**WHAT IS BEING ASKED**. From the post about reading Memoirs of a Geisha below, reproduce word for word the part that opens with the words containing "Started reading again" and closes with "come see them.".

── SUPPLIED TEXT

Started reading again - with Memoirs of a Geisha

As noted in my earlier post, a positive outcome of my laptop charger breaking is that I now have the time to read. So, I've started the process off with Memoirs of a Geisha. From what I have read so far (and from the book's blurb) it seems to be about the life of a Geisha (Duh...) which starts in Japan and ends in New York. I used to think that Geisha simply meant prostitute in Japanese, but now it seems like they were much more than that. I think it'd be more apt to call them entertainers who at the end of the night, had sex with their clients. From what I have gathered so far, sex wasn't the primary motive for men to come see them.

I have read about 4-5 chapters, and the one thing I guess I can feel and relate with the most is when Chiyo describes her feelings upon learning that her mother would die (we have been told before, and it has also been hinted that, her father is old and does not share the same kind of bond she and her mother do). What knocks the nail into the coffin as far as those feelings go is when she is taken away by Mr. Tanaka to be sent to Kyoto - at the drop of a hat, with no time to say goodbye or otherwise allow her to reconcile with the fact that she will never see her mother again. These sad feelings are reinforced by the readings in the earlier parts of the book when the bond between the mother and daughter is described.

────
── INFORMATION SHOWN

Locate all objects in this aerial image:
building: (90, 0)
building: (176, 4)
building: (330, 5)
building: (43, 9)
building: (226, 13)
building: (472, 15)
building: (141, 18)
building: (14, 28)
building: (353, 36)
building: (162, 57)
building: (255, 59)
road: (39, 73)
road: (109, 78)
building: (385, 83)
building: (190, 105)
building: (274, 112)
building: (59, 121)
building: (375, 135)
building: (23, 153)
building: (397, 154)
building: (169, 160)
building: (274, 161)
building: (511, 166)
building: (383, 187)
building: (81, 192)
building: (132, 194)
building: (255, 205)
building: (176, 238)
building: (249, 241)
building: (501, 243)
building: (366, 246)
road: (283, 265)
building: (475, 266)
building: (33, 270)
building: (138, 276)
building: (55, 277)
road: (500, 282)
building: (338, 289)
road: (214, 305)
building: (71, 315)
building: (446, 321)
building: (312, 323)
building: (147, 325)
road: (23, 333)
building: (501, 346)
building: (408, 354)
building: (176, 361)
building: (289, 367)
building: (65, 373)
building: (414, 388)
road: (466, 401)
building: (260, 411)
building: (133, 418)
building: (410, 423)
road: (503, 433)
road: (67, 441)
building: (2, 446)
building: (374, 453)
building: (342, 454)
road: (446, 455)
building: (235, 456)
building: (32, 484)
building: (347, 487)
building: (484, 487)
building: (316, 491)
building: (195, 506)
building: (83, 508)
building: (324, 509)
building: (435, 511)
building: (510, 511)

────

**IN RESPONSE**.
Started reading again - with Memoirs of a Geisha

As noted in my earlier post, a positive outcome of my laptop charger breaking is that I now have the time to read. So, I've started the process off with Memoirs of a Geisha. From what I have read so far (and from the book's blurb) it seems to be about the life of a Geisha (Duh...) which starts in Japan and ends in New York. I used to think that Geisha simply meant prostitute in Japanese, but now it seems like they were much more than that. I think it'd be more apt to call them entertainers who at the end of the night, had sex with their clients. From what I have gathered so far, sex wasn't the primary motive for men to come see them.